A reasonable accommodation is a change to a job or work environment that helps a person with a disability apply for or perform the duties of a job. They remove barriers that prevent people with disabilities from performing certain jobs. As a result, reasonable accommodations can make a workplace more inclusive, efficient and diverse. Whether you are an employer, an employee or a job applicant, it is important to know how reasonable accommodations are requested and provided in the workplace.
Examples of Reasonable Accommodations
The Americans with Disabilities Act of 1990 prohibits discrimination against people with disabilities; it also requires employers to provide reasonable accommodations to qualified applicants or employees with disabilities.
The following are common examples of reasonable accommodations:
- Providing interpreters or readers
- Modifying job duties
- Providing flexible work schedules (e.g., telework)
- Providing accessible technology
For more detailed information, see the QuickSeries® guide Reasonable Accommodation.
Guidelines for Employees and Job Applicants
If you are an employee or job applicant with a disability, you can request a reasonable accommodation:
- At any time.
- In plain English.
- Even if you did not ask for one when applying for a job or after receiving a job offer.
The Process of Requesting Reasonable Accommodations
The process of requesting a reasonable accommodation from an employer usually follows these general steps:
- Firstly, you may let your employer know that a reasonable accommodation is necessary for a reason related to a medical condition.
- Your employer may ask you to provide documentation that supports this.
- After that, you may have an informal conversation with your employer to figure out the right accommodation.
- Finally, your employer may choose among different possible reasonable accommodations. However, he or she must choose one that is effective.

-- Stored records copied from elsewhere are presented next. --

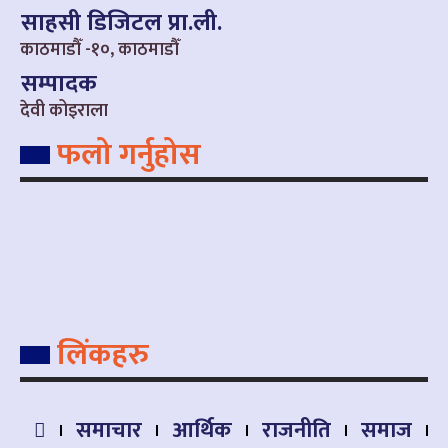
साहसी डिजिटल प्रा.ली.
काठमाडौँ -१०, काठमाडौँ
सम्पादक
देवी कोइराला
फलो गर्नुहोस
लिंकहरु
समाचार
आर्थिक
राजनीति
समाज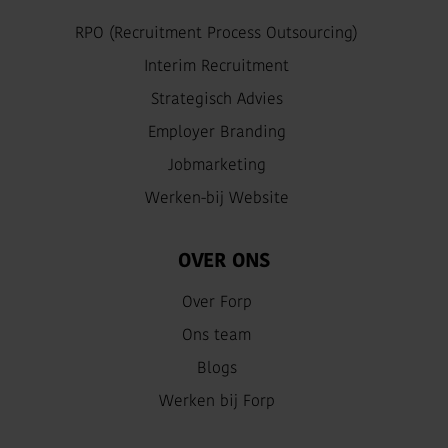
RPO (Recruitment Process Outsourcing)
Interim Recruitment
Strategisch Advies
Employer Branding
Jobmarketing
Werken-bij Website
OVER ONS
Over Forp
Ons team
Blogs
Werken bij Forp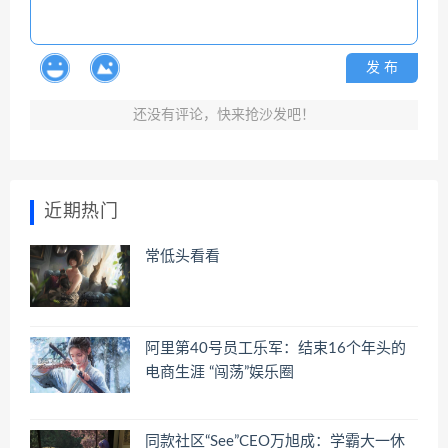
发 布
还没有评论，快来抢沙发吧！
近期热门
常低头看看
阿里第40号员工乐军：结束16个年头的
电商生涯 “闯荡”娱乐圈
同款社区“See”CEO万旭成：学霸大一休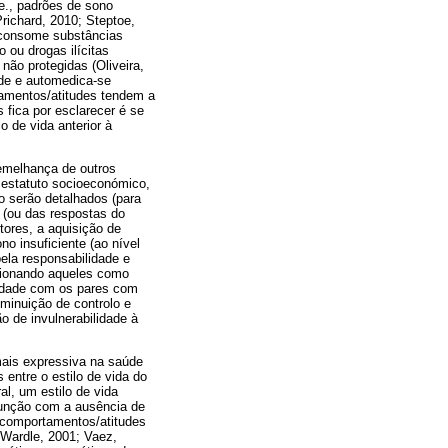
e., padrões de sono
richard, 2010; Steptoe,
; consome substâncias
o ou drogas ilícitas
não protegidas (Oliveira,
ade e automedica-se
rtamentos/atitudes tendem a
 fica por esclarecer é se
o de vida anterior à
emelhança de outros
 estatuto socioeconómico,
o serão detalhados (para
 (ou das respostas do
tores, a aquisição de
 insuficiente (ao nível
ela responsabilidade e
cionando aqueles como
lidade com os pares com
iminuição de controlo e
o de invulnerabilidade à
mais expressiva na saúde
 entre o estilo de vida do
l, um estilo de vida
junção com a ausência de
 comportamentos/atitudes
 Wardle, 2001; Vaez,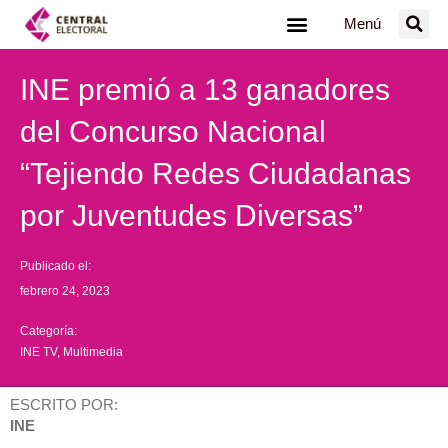
Ir
Menú
al
contenido
INE premió a 13 ganadores
del Concurso Nacional
“Tejiendo Redes Ciudadanas
por Juventudes Diversas”
Publicado el:
febrero 24, 2023
Categoría:
INE TV
,
Multimedia
ESCRITO POR:
INE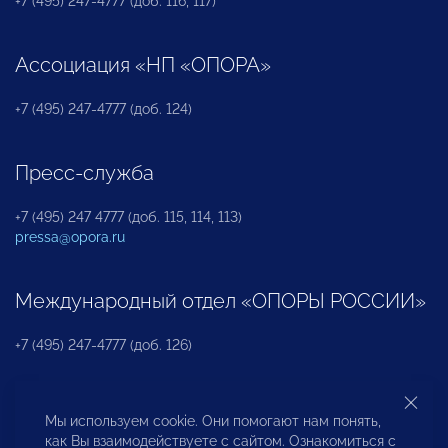
+7 (495) 247-4777 (доб. 116, 117)
Ассоциация «НП «ОПОРА»
+7 (495) 247-4777 (доб. 124)
Пресс-служба
+7 (495) 247 4777 (доб. 115, 114, 113)
pressa@opora.ru
Международный отдел «ОПОРЫ РОССИИ»
+7 (495) 247-4777 (доб. 126)
Бюро по защите прав предпринимателей и
Мы используем cookie. Они помогают нам понять,
инвесторов
как Вы взаимодействуете с сайтом. Ознакомиться с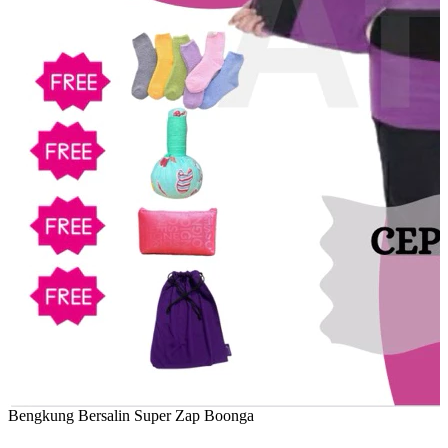
Bengkung Bersalin Super Zap Boonga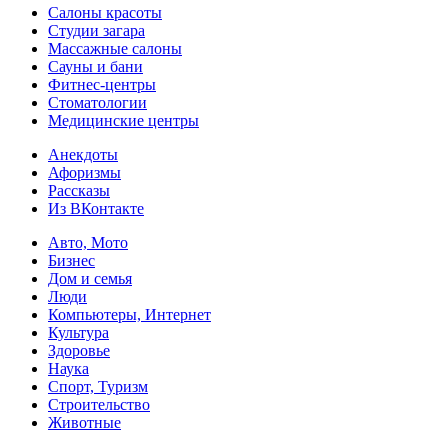
Салоны красоты
Студии загара
Массажные салоны
Сауны и бани
Фитнес-центры
Стоматологии
Медицинские центры
Анекдоты
Афоризмы
Рассказы
Из ВКонтакте
Авто, Мото
Бизнес
Дом и семья
Люди
Компьютеры, Интернет
Культура
Здоровье
Наука
Спорт, Туризм
Строительство
Животные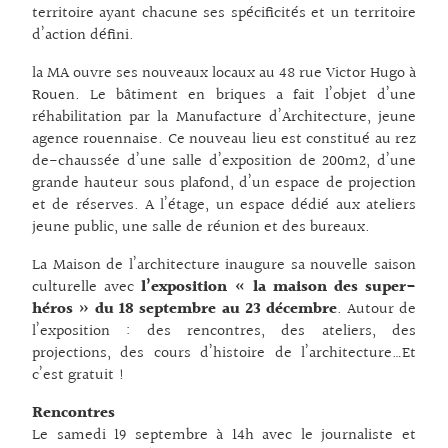
territoire ayant chacune ses spécificités et un territoire
d’action défini.
la MA ouvre ses nouveaux locaux au 48 rue Victor Hugo à
Rouen. Le bâtiment en briques a fait l’objet d’une
réhabilitation par la Manufacture d’Architecture, jeune
agence rouennaise. Ce nouveau lieu est constitué au rez
de-chaussée d’une salle d’exposition de 200m2, d’une
grande hauteur sous plafond, d’un espace de projection
et de réserves. A l’étage, un espace dédié aux ateliers
jeune public, une salle de réunion et des bureaux.
La Maison de l’architecture inaugure sa nouvelle saison
culturelle avec
l’exposition « la maison des super-
héros » du 18 septembre au 23 décembre
. Autour de
l’exposition : des rencontres, des ateliers, des
projections, des cours d’histoire de l’architecture…Et
c’est gratuit !
Rencontres
Le samedi 19 septembre à 14h avec le journaliste et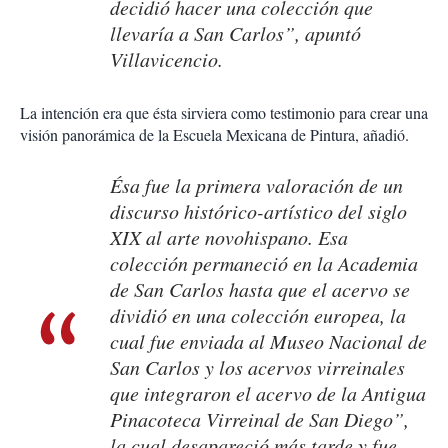
decidió hacer una colección que
llevaría a San Carlos”, apuntó
Villavicencio.
La intención era que ésta sirviera como testimonio para crear una
visión panorámica de la Escuela Mexicana de Pintura, añadió.
Ésa fue la primera valoración de un
discurso histórico-artístico del siglo
XIX al arte novohispano. Esa
colección permaneció en la Academia
de San Carlos hasta que el acervo se
dividió en una colección europea, la
cual fue enviada al Museo Nacional de
San Carlos y los acervos virreinales
que integraron el acervo de la Antigua
Pinacoteca Virreinal de San Diego”,
la cual desapareció más tarde y fue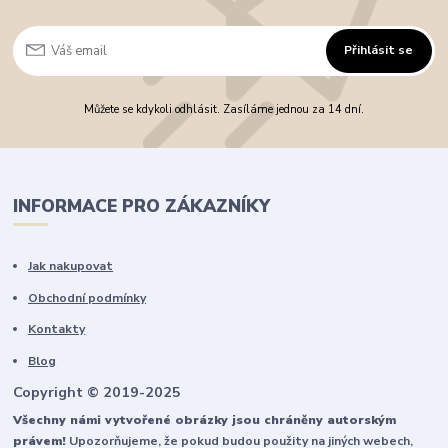
Přihlásit se
Můžete se kdykoli odhlásit. Zasíláme jednou za 14 dní.
INFORMACE PRO ZÁKAZNÍKY
Jak nakupovat
Obchodní podmínky
Kontakty
Blog
Copyright © 2019-2025
Všechny námi vytvořené obrázky jsou chráněny autorským
právem!
Upozorňujeme, že pokud budou použity na jiných webech,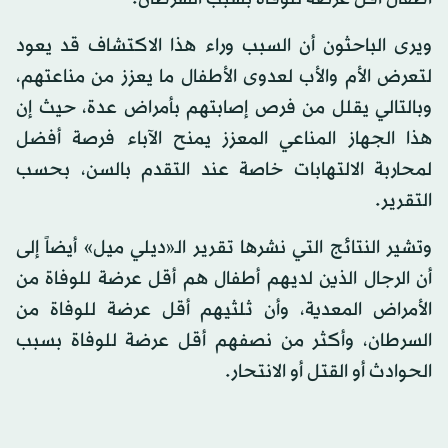
ويرى الباحثون أن السبب وراء هذا الاكتشاف قد يعود
لتعرض الأم والأب لعدوى الأطفال ما يعزز من مناعتهم،
وبالتالي يقلل من فرص إصابتهم بأمراض عدة، حيث إن
هذا الجهاز المناعي المعزز يمنح الآباء فرصة أفضل
لمحاربة الالتهابات خاصة عند التقدم بالسن، بحسب
التقرير.
وتشير النتائج التي نشرها تقرير الـ«ديلي ميل» أيضاً إلى
أن الرجال الذين لديهم أطفال هم أقل عرضة للوفاة من
الأمراض المعدية، وأن ثلثيهم أقل عرضة للوفاة من
السرطان، وأكثر من نصفهم أقل عرضة للوفاة بسبب
الحوادث أو القتل أو الانتحار.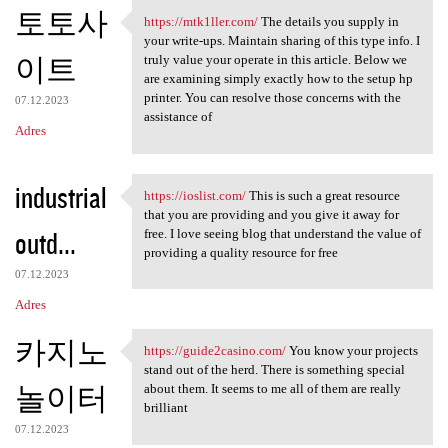
토토사
https://mtk1ller.com/
The details you supply in
https://mtk1ller.com/ The
your write-ups. Maintain sharing of this type info. I
이트
truly value your operate in this article. Below we
are examining simply exactly how to the setup hp
printer. You can resolve those concerns with the
07.12.2023
assistance of
Adres
industrial
https://ioslist.com/
This is such a great resource
https://ioslist.com/ This is
that you are providing and you give it away for
outd...
free. I love seeing blog that understand the value of
providing a quality resource for free
07.12.2023
Adres
카지노
https://guide2casino.com/
You know your projects
https://guide2casino.com/ You
stand out of the herd. There is something special
놀이터
about them. It seems to me all of them are really
brilliant
07.12.2023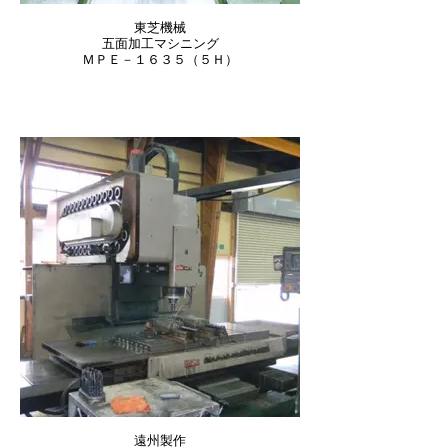
東芝機械
五面加工マシニング
ＭＰＥ－１６３５（５Ｈ）
遠州製作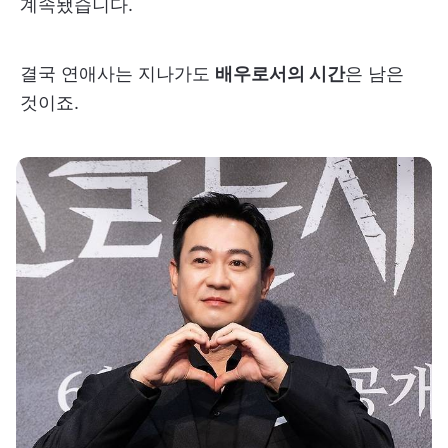
계속됐습니다.
결국 연애사는 지나가도
배우로서의 시간
은 남은
것이죠.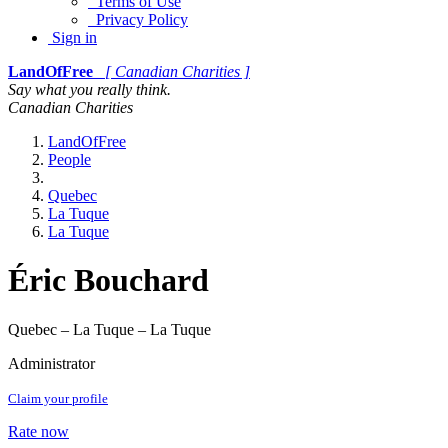
Terms of Use
Privacy Policy
Sign in
LandOfFree
[ Canadian Charities ]
Say what you really think.
Canadian Charities
LandOfFree
People
Quebec
La Tuque
La Tuque
Éric Bouchard
Quebec – La Tuque – La Tuque
Administrator
Claim your profile
Rate now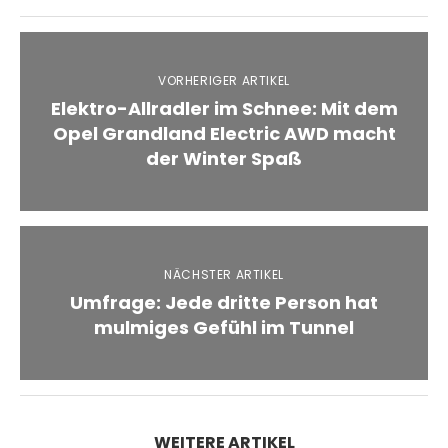
VORHERIGER ARTIKEL
Elektro-Allradler im Schnee: Mit dem
Opel Grandland Electric AWD macht
der Winter Spaß
NÄCHSTER ARTIKEL
Umfrage: Jede dritte Person hat
mulmiges Gefühl im Tunnel
WEITERE ARTIKEL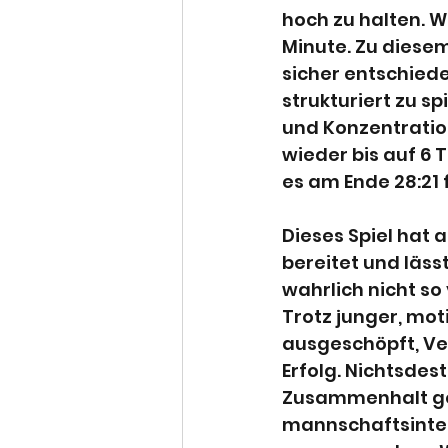
hoch zu halten. W
Minute. Zu diesem
sicher entschiede
strukturiert zu s
und Konzentration
wieder bis auf 6 
es am Ende 28:21
Dieses Spiel hat 
bereitet und lässt
wahrlich nicht so
Trotz junger, mot
ausgeschöpft, Ve
Erfolg. Nichtsdes
Zusammenhalt ges
mannschaftsinter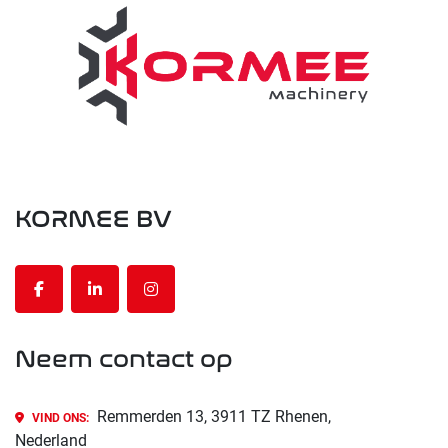
KORMEE BV
facebook
linkedin
instagram
Neem contact op
Remmerden 13, 3911 TZ Rhenen,
VIND ONS:
Nederland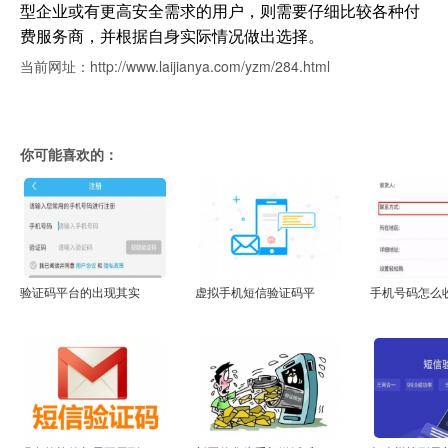
型企业或有更高安全需求的用户，则需要仔细比较各种付
费服务商，并根据自身实际情况做出选择。
当前网址：http://www.laijianya.com/yzm/284.html
你可能喜欢的：
验证码平台的出现其实
虚拟手机短信验证码平
手机号码怎么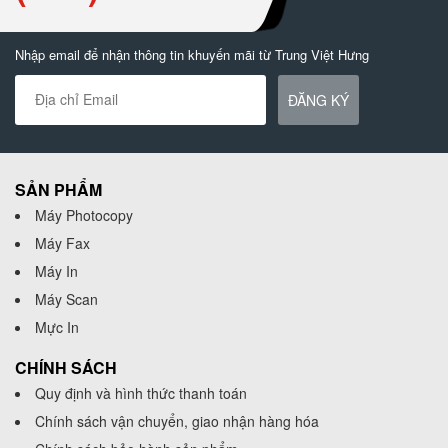
Nhập email để nhận thông tin khuyến mãi từ Trung Việt Hưng
ĐĂNG KÝ
SẢN PHẨM
Máy Photocopy
Máy Fax
Máy In
Máy Scan
Mực In
CHÍNH SÁCH
Quy định và hình thức thanh toán
Chính sách vận chuyển, giao nhận hàng hóa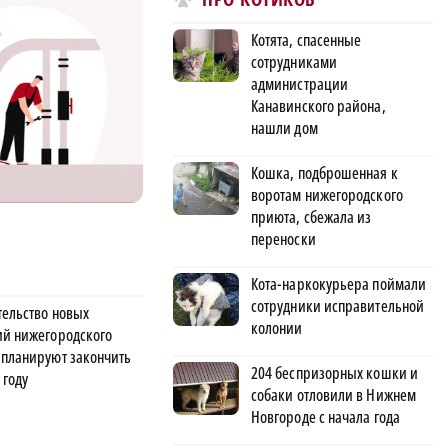
Котята, спасенные
сотрудниками
администрации
Канавинского района,
нашли дом
Кошка, подброшенная к
воротам нижегородского
приюта, сбежала из
переноски
Кота-наркокурьера поймали
сотрудники исправительной
тельство новых
колонии
ий нижегородского
 планируют закончить
204 беспризорных кошки и
 году
собаки отловили в Нижнем
Новгороде с начала года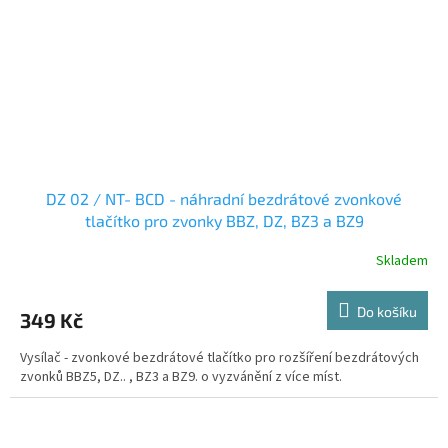
DZ 02 / NT- BCD - náhradní bezdrátové zvonkové
tlačítko pro zvonky BBZ, DZ, BZ3 a BZ9
Skladem
Do košíku
349 Kč
Vysílač - zvonkové bezdrátové tlačítko pro rozšíření bezdrátových
zvonků BBZ5, DZ.. , BZ3 a BZ9. o vyzvánění z více míst.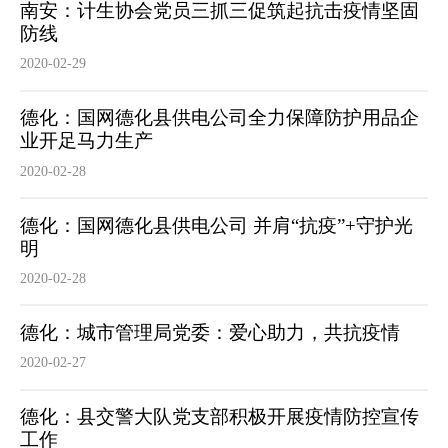
南安：计生协会党员三抓三促筑起抗击疫情坚固
防线
2020-02-29
德化：国网德化县供电公司全力保障防护用品企
业开足马力生产
2020-02-28
德化：国网德化县供电公司 并肩“抗疫”+守护光
明
2020-02-28
德化：城市管理局党委：爱心助力，共抗疫情
2020-02-27
德化：县交警大队党支部积极开展疫情防控宣传
工作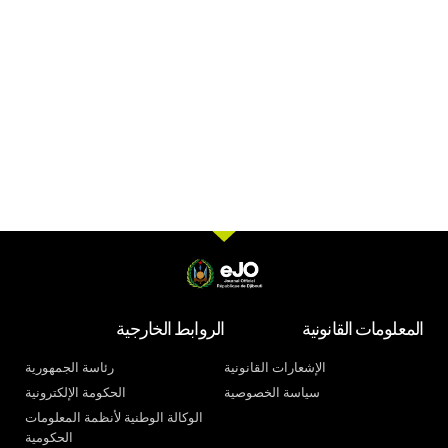
المعلومات القانونية
الروابط الخارجية
الإشعارات القانونية
رئاسة الجمهورية
سياسة الخصوصية
الحكومة الإلكترونية
الوكالة الوطنية لأنظمة المعلومات
الحكومية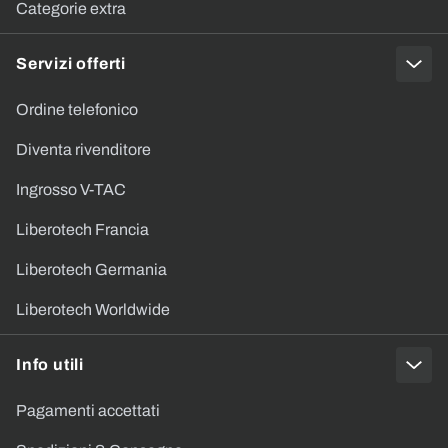
Categorie extra
Servizi offerti
Ordine telefonico
Diventa rivenditore
Ingrosso V-TAC
Liberotech Francia
Liberotech Germania
Liberotech Worldwide
Info utili
Pagamenti accettati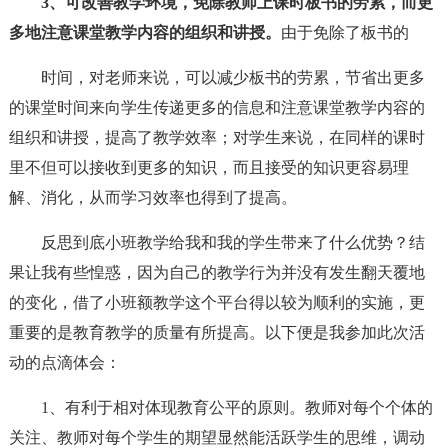
3、可改善教学环境，免除教师上课时板书的劳累，而更
多地注意课堂教学内容的组织和讲授。
由于免除了板书的
时间，对老师来说，可以减少板书的劳累，节省出更多
的课堂时间来向学生传递更多的信息和注意课堂教学内容的
组织和讲授，提高了教学效率；对学生来说，在同样的课时
里不但可以接收到更多的知识，而且接受的知识更容易理
解、消化，从而学习效率也得到了提高。
反思到底小班教学给我和我的学生带来了什么优势？结
果让我有些惶惑，因为自己的教学行为并没有发生翻天覆地
的变化，借了小班额教学这个平台得以较为顺利的实施，更
重要的是教育教学的质量有所提高。以下便是我参加此次活
动的点滴体会：
1、有利于相对体现教育公平的原则。教师对每个个体的
关注、教师对每个学生的期望显然能活跃学生的思维，调动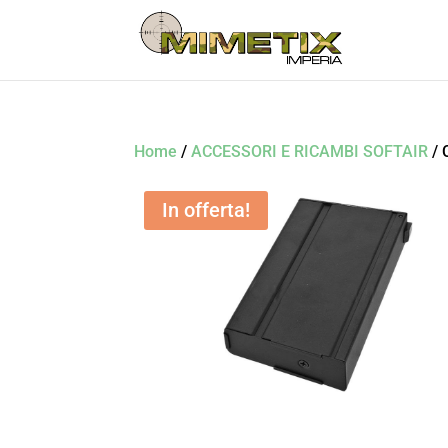
Home
/
ACCESSORI E RICAMBI SOFTAIR
/ 
In offerta!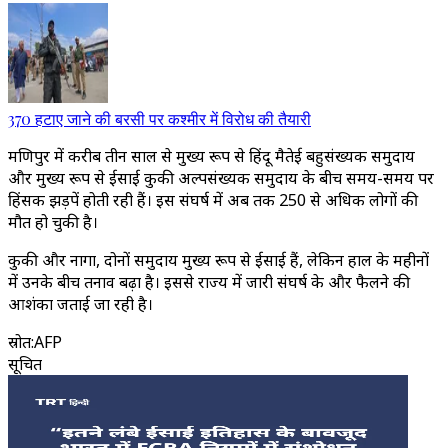
370 हटाए जाने की बरसी पर कश्मीर में विरोध की तैयारी
मणिपुर में करीब तीन साल से मुख्य रूप से हिंदू मैतेई बहुसंख्यक समुदाय
और मुख्य रूप से ईसाई कुकी अल्पसंख्यक समुदाय के बीच समय-समय पर
हिंसक झड़पें होती रही हैं। इस संघर्ष में अब तक 250 से अधिक लोगों की
मौत हो चुकी है।
कुकी और नागा, दोनों समुदाय मुख्य रूप से ईसाई हैं, लेकिन हाल के महीनों
में उनके बीच तनाव बढ़ा है। इससे राज्य में जारी संघर्ष के और फैलने की
आशंका जताई जा रही है।
स्रोत
:
AFP
सूचित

- You may choose to refuse an effective accommodation that you need to perform an essential job duty. In that case, however, your employer may determine that you're not qualified to remain employed in the job or to be hired for the job.
Guidelines for Employers
If you are an employer, you:
- Should not view reasonable accommodations as special treatment.
- Should identify a job’s essential functions. These are basic duties that an employee must be able to perform (with or without reasonable accommodation).
- Must provide a reasonable accommodation if it helps a job applicant/employee perform a job’s essential functions. However, you don't have to eliminate an essential function.
- Must provide a reasonable accommodation if it helps an applicant participate in the application process.
- May ask whether an applicant will need reasonable accommodations related to the job after you make a conditional offer of employment. However, you may only do so if you ask all entering employees in the same job category this question.
For more details, consult the Equal Employment Opportunity Commission (EEOC’s) Enforcement Guide.